In fact, a recent case from the People’s Court database demonstrates that there is already a judicial precedent for the use of judicial remedies to curb discriminatory foreign restrictions. In this case, Chinese company A was listed on the SDN list by OFAC due to its alleged involvement in a Russian project. European company B suspended the payment of a $11.86 million balance and closed communication channels, citing compliance with a third country’s administrative order. Company A filed a lawsuit in the Nanjing Maritime Court under Article 12 of the Anti-Foreign Sanctions Law, seeking compensation for construction costs and other related losses amounting to over 86 million yuan. The court accepted the case, and later, company B successfully obtained payment permission from OFAC and paid the relevant amount to company A. The case was ultimately settled through mediation.
It is expected that with the implementation of the Regulations, both administrative enforcement and judicial litigation related to the implementation (or assistance in the implementation of) discriminatory foreign restrictions are likely to increase. Whether Chinese or foreign companies, any party implementing or assisting in the implementation of discriminatory foreign measures that infringe on the legal rights of Chinese entities will face a significant risk of administrative enforcement and litigation.
Conclusion
As global geopolitical conflicts intensify and national regulations become stricter, blockades and restrictive measures, ranging from export controls and economic sanctions to supply chain restrictions and tariffs, are continually emerging.
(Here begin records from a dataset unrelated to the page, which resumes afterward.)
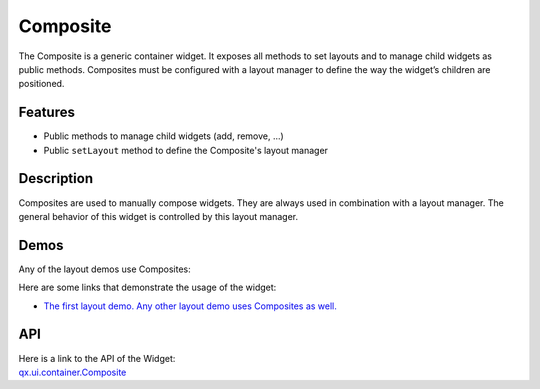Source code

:.. _pages/widget/composite#composite:

Composite
*********

The Composite is a generic container widget. It exposes all methods to set layouts and to manage child widgets as public methods. Composites must be configured with a layout manager to define the way the widget’s children are positioned.

.. _pages/widget/composite#features:

Features
--------
* Public methods to manage child widgets (add, remove, ...)
* Public ``setLayout`` method to define the Composite's layout manager

.. _pages/widget/composite#description:

Description
-----------

Composites are used to manually compose widgets. They are always used in combination with a layout manager. The general behavior of this widget is controlled by this layout manager.

.. _pages/widget/composite#demos:

Demos
-----

Any of the layout demos use Composites:

Here are some links that demonstrate the usage of the widget:

* `The first layout demo. Any other layout demo uses Composites as well. <http://demo.qooxdoo.org/1.2.x/demobrowser/#layout~Basic.html>`_

.. _pages/widget/composite#api:

API
---
| Here is a link to the API of the Widget:
| `qx.ui.container.Composite <http://demo.qooxdoo.org/1.2.x/apiviewer/index.html#qx.ui.container.Composite>`_

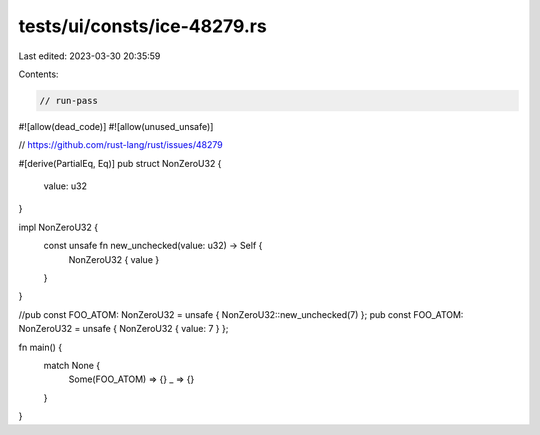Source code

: tests/ui/consts/ice-48279.rs
============================

Last edited: 2023-03-30 20:35:59

Contents:

.. code-block:: rs

    // run-pass
#![allow(dead_code)]
#![allow(unused_unsafe)]

// https://github.com/rust-lang/rust/issues/48279

#[derive(PartialEq, Eq)]
pub struct NonZeroU32 {
    value: u32
}

impl NonZeroU32 {
    const unsafe fn new_unchecked(value: u32) -> Self {
        NonZeroU32 { value }
    }
}

//pub const FOO_ATOM: NonZeroU32 = unsafe { NonZeroU32::new_unchecked(7) };
pub const FOO_ATOM: NonZeroU32 = unsafe { NonZeroU32 { value: 7 } };

fn main() {
    match None {
        Some(FOO_ATOM) => {}
        _ => {}
    }
}


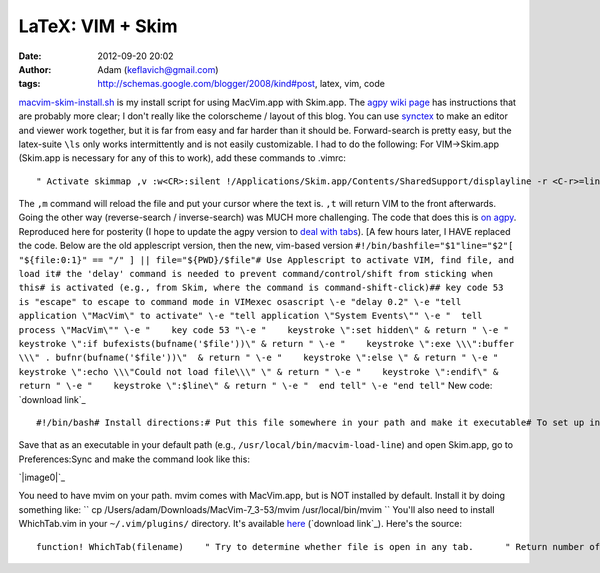 LaTeX: VIM + Skim
#################
:date: 2012-09-20 20:02
:author: Adam (keflavich@gmail.com)
:tags: http://schemas.google.com/blogger/2008/kind#post, latex, vim, code

.. raw:: html

   <p>

`macvim-skim-install.sh`_ is my install script for using MacVim.app with
Skim.app.
The `agpy wiki page`_ has instructions that are probably more clear; I
don't really like the colorscheme / layout of this blog.
You can use `synctex`_ to make an editor and viewer work together, but
it is far from easy and far harder than it should be. Forward-search is
pretty easy, but the latex-suite ``\ls`` only works intermittently and
is not easily customizable.
I had to do the following:
For VIM->Skim.app (Skim.app is necessary for any of this to work), add
these commands to .vimrc:

::

    " Activate skimmap ,v :w<CR>:silent !/Applications/Skim.app/Contents/SharedSupport/displayline -r <C-r>=line('.')<CR> %<.pdf %<CR><CR>map ,p :w<CR>:silent !pdflatex -synctex=1 --interaction=nonstopmode %:p <CR>:silent !/Applications/Skim.app/Contents/SharedSupport/displayline -r <C-r>=line('.')<CR> %<.pdf %<CR><CR>map ,m :w<CR>:silent !make <CR>:silent !/Applications/Skim.app/Contents/SharedSupport/displayline -r <C-r>=line('.')<CR> %<.pdf %<CR><CR>" Reactivate VIMmap ,r :w<CR>:silent !/Applications/Skim.app/Contents/SharedSupport/displayline -r <C-r>=line('.')<CR> %<.pdf %<CR>:silent !osascript -e "tell application \"MacVim\" to activate" <CR><CR>map ,t :w<CR>:silent !pdflatex -synctex=1 --interaction=nonstopmode %:p <CR>:silent !/Applications/Skim.app/Contents/SharedSupport/displayline -r <C-r>=line('.')<CR> %<.pdf %<CR>:silent !osascript -e "tell application \"MacVim\" to activate" <CR><CR>

The ``,m`` command will reload the file and put your cursor where the
text is. ``,t`` will return VIM to the front afterwards.
Going the other way (reverse-search / inverse-search) was MUCH more
challenging. The code that does this is `on agpy`_. Reproduced here for
posterity (I hope to update the agpy version to `deal with tabs`_). [A
few hours later, I HAVE replaced the code. Below are the old applescript
version, then the new, vim-based version
``#!/bin/bashfile="$1"line="$2"[ "${file:0:1}" == "/" ] || file="${PWD}/$file"# Use Applescript to activate VIM, find file, and load it# the 'delay' command is needed to prevent command/control/shift from sticking when this# is activated (e.g., from Skim, where the command is command-shift-click)## key code 53 is "escape" to escape to command mode in VIMexec osascript \-e "delay 0.2" \-e "tell application \"MacVim\" to activate" \-e "tell application \"System Events\"" \-e "  tell process \"MacVim\"" \-e "    key code 53 "\-e "    keystroke \":set hidden\" & return " \-e "    keystroke \":if bufexists(bufname('$file'))\" & return " \-e "    keystroke \":exe \\\":buffer \\\" . bufnr(bufname('$file'))\"  & return " \-e "    keystroke \":else \" & return " \-e "    keystroke \":echo \\\"Could not load file\\\" \" & return " \-e "    keystroke \":endif\" & return " \-e "    keystroke \":$line\" & return " \-e "  end tell" \-e "end tell"``
New code: `download link`_

::

    #!/bin/bash# Install directions:# Put this file somewhere in your path and make it executable# To set up in Skim, go to Preferences:Sync# Change Preset: to Custom# Change Command: to macvim-load-line# Change Arguments: to "%file" %linefile="$1"line="$2"debug="$3"echo file: $fileecho line: $lineecho debug: $debugfor server in `mvim --serverlist` do    foundfile=`mvim --servername $server --remote-expr "WhichTab('$file')"`    if [[ $foundfile > 0 ]]    then        mvim --servername $server --remote-expr "foreground()"         if [[ $debug ]] ; then echo mvim --servername $server --remote-send ":exec \"tabnext $foundfile\" "; fi        mvim --servername $server --remote-send ":exec \"tabnext $foundfile\" "        if [[ $debug ]] ; then echo mvim --servername $server --remote-send ":$line "; fi        mvim --servername $server --remote-send ":$line "    fidone

Save that as an executable in your default path (e.g.,
``/usr/local/bin/macvim-load-line``) and open Skim.app, go to
Preferences:Sync and make the command look like this:

.. raw:: html

   <div class="separator" style="clear: both; text-align: center;">

`|image0|`_

.. raw:: html

   </div>

You need to have mvim on your path. mvim comes with MacVim.app, but is
NOT installed by default. Install it by doing something like:
`` cp /Users/adam/Downloads/MacVim-7_3-53/mvim /usr/local/bin/mvim ``
You'll also need to install WhichTab.vim in your ``~/.vim/plugins/``
directory. It's available `here`_ (`download link`_). Here's the source:

::

    function! WhichTab(filename)    " Try to determine whether file is open in any tab.      " Return number of tab it's open in    let buffername = bufname(a:filename)    if buffername == ""        return 0    endif    let buffernumber = bufnr(buffername)    " tabdo will loop through pages and leave you on the last one;    " this is to make sure we don't leave the current page    let currenttab = tabpagenr()    let tab_arr = []    tabdo let tab_arr += tabpagebuflist()    " return to current page    exec "tabnext ".currenttab    " Start checking tab numbers for matches    let i = 0    for tnum in tab_arr        let i += 1        echo "tnum: ".tnum." buff: ".buffernumber." i: ".i        if tnum == buffernumber            return i        endif    endforendfunctionfunction! WhichWindow(filename)    " Try to determine whether the file is open in any GVIM *window*    let serverlist = split(serverlist(),"\n")    "let currentserver = ????    for server in serverlist        let remotetabnum = remote_expr(server,             \"WhichTab('".a:filename."')")        if remotetabnum != 0            return server        endif    endforendfunction

.. raw:: html

   </p>

.. _macvim-skim-install.sh: http://agpy.googlecode.com/svn/trunk/macvim-skim/macvim-skim-install.sh
.. _agpy wiki page: http://code.google.com/p/agpy/wiki/macvimskim
.. _synctex: http://mactex-wiki.tug.org/wiki/index.php/SyncTeX
.. _on agpy: http://code.google.com/p/agpy/source/browse/trunk/macvim-skim/macvim-load-line
.. _deal with tabs: http://stackoverflow.com/questions/8839846/vim-check-if-a-file-is-open-in-current-tab-window
.. _download link: http://agpy.googlecode.com/svn/trunk/macvim-skim/macvim-load-line
.. _|image1|: http://3.bp.blogspot.com/-SbMLRTNSxug/Tw8_0saPQUI/AAAAAAAAGrc/9Ab8bgH8Ej0/s1600/Screen%2Bshot%2B2012-01-12%2Bat%2B1.17.09%2BPM.png
.. _here: http://code.google.com/p/agpy/source/browse/trunk/macvim-skim/WhichTab.vim
.. _download link: http://agpy.googlecode.com/svn/trunk/macvim-skim/WhichTab.vim

.. |image0| image:: http://3.bp.blogspot.com/-SbMLRTNSxug/Tw8_0saPQUI/AAAAAAAAGrc/9Ab8bgH8Ej0/s320/Screen%2Bshot%2B2012-01-12%2Bat%2B1.17.09%2BPM.png
.. |image1| image:: http://3.bp.blogspot.com/-SbMLRTNSxug/Tw8_0saPQUI/AAAAAAAAGrc/9Ab8bgH8Ej0/s320/Screen%2Bshot%2B2012-01-12%2Bat%2B1.17.09%2BPM.png
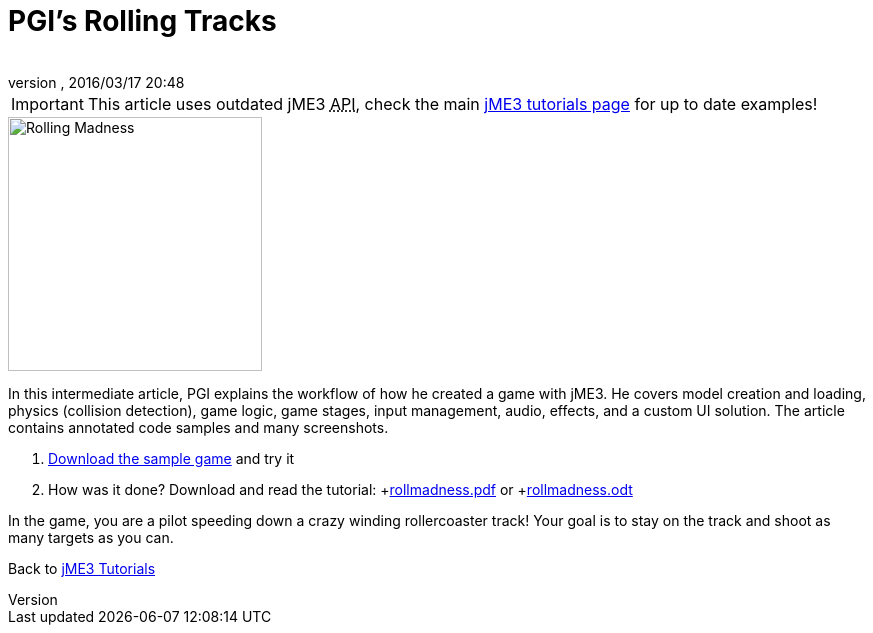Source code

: = PGI's Rolling Tracks
:author: 
:revnumber: 
:revdate: 2016/03/17 20:48
:keywords: game, intermediate
:relfileprefix: ../../
:imagesdir: ../..
ifdef::env-github,env-browser[:outfilesuffix: .adoc]



[IMPORTANT]
====
This article uses outdated jME3 +++<abbr title="Application Programming Interface">API</abbr>+++, check the main <<jme3#,jME3 tutorials page>> for up to date examples!
====


image::jme3/rolling-madness.png[Rolling Madness,with="324",height="254",align="right"]


In this intermediate article, PGI explains the workflow of how he created a game with jME3. He covers model creation and loading, physics (collision detection), game logic, game stages, input management, audio, effects, and a custom UI solution. The article contains annotated code samples and many screenshots.

.  link:http://www.tukano.it/rollingtracks/rolling_tracks_0.2.zip[Download the sample game] and try it
.  How was it done? Download and read the tutorial: +link:http://www.tukano.it/documents/rollmadness.pdf[rollmadness.pdf] or +link:http://www.tukano.it/documents/rollmadness.odt[rollmadness.odt]

In the game, you are a pilot speeding down a crazy winding rollercoaster track! Your goal is to stay on the track and shoot as many targets as you can. 

Back to <<jme3#,jME3 Tutorials>>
Foreign enterprises in China must not only comply with applicable foreign laws and regulations, but also guard against the risk of violating Chinese anti-sanctions regulations when adhering to these foreign policies. With the implementation of the Regulations, we expect anti-sanctions enforcement by the relevant Chinese government agencies to become more frequent and active, and the range and types of conduct caught within the administrative net to become more varied. The compliance requirements faced by foreign enterprises in China will become more diverse and complex. It is recommended that enterprises accurately identify their compliance obligations under foreign laws, carefully assess the potential impact of these requirements in China, and balance their compliance with foreign regulatory requirements with their obligations under Chinese anti-foreign sanctions law to ensure the continued stability and compliance of their business operations.